Cape Canaveral RW30
Skid Strip (Runway 30/12) - Launch Site: Cape Canaveral. Launch Pads: 1. Latitude: 28.7338 N. Longitude: 79.4333 W. Pegasus, Pegasus XL, Navaho X-10.

  • 1958 September 24 - Navaho X-10 Drone BOMARC target mission 1 Launch Vehicle: Navaho X-10. X-10 s/n 12 GM-52-5 The remaining X-10's were expended as targets for Bomarc and Nike antiaircraft missiles. The X-10 flew out over the ocean, then accelerated toward the Cape at supersonic speed. A Bomarc A missile came within lethal miss distance. The X-10 then autolanded on the Skid Strip, but both the drag chute and landing barrier failed. The vehicle ran off the runway and exploded.
  • 1958 November 13 - Navaho X-10 Drone BOMARC target mission 2 Launch Vehicle: Navaho X-10. X-10 s/n 7 GM-19313 The X-10 flew out over the ocean, then accelerated toward the Cape. However the Bomarc A failed to launch. Autoland was successful, but again the drag chute and landing barrier both failed, and the vehicle burned after overrunning the runway.
  • 1959 January 26 - Navaho X-10 Drone BOMARC target mission 3 Launch Vehicle: Navaho X-10. X-10 s/n 10 GM-52-3 The X-10 was launched with only one electrical generator due to a lack of any remaining spares. As it headed out over the ocean, that generator failed. It lost all electrical power, and crashed into the ocean 105 km downrange.
  • 1998 October 23 00:02 - SCD-2 Launch Vehicle: Pegasus. Pegasus H F24/P-33 Apogee: 768 km (477 mi). Brazil's SCD-2 satellite was aboard Orbital Science's L-1011 Stargazer aircraft when it took off from the Cape Canaveral Air Station's Skid Strip (Runway 02/20, 28.2N 80.6W) at 23:05 GMT on Oct 22 and flew to the drop zone near Cape Canaveral (in the Mayport, Florida, Warning Area) at 29.0N 78.3W. The Pegasus ignited 5 seconds after drop. The first stage carried a NASA experiment attached to its right wing, to study hypersonic boundary layer separation. The 115 kg Satelite de Coleta de Dados (Data Collection Satellite) relays data from environmental monitoring stations.
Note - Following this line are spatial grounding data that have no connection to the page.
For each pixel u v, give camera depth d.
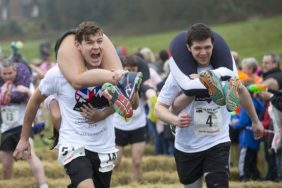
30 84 15.14
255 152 16.62
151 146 23.03
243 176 16.58
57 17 119.12
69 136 9.05
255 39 57.44
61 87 9.05
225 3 97.88
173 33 80.06
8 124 15.05
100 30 8.89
  • 2002 February 5 20:58 - HESSI Launch Vehicle: Pegasus XL. Pegasus XL F31 Apogee: 599 km (372 mi). HESSI, the sixth Small Explorer, carried a rotating modulation collimator transform telescope, imaging solar flares in the hard X-ray spectrum. The launch marked the return to flight of Pegasus after the Hyper-X failure. The launch was originally to have occurred on 28 March 2001. The L-1011 launch aircraft took off at 19:29 GMT from the Cape Canaveral Skid Strip RW30/12, and headed out to the drop area at 28.0 N 78.5 W over the Atlantic. Drop of the Pegasus in the Atlantic Drop Zone at 28.0 N 78.5 W was at 20:58 GMT, with ignition 5 seconds later. The Pegasus reached orbit at 21:07 GMT. On the first pass it was confirmed that the solar panels had opened.

    The satellite rotated at 15 rpm, imaging by reconstructing the Fourier components from the time modulation of the solar x-ray flux through a set of 9 grids each 9 cm in diameter. It was expected to make images with a resolution of 2 arcseconds at 40 keV energies and 36 arcseconds at 1 MeV energies. The launch delays meant that HESSI missed some of the best flares at solar max.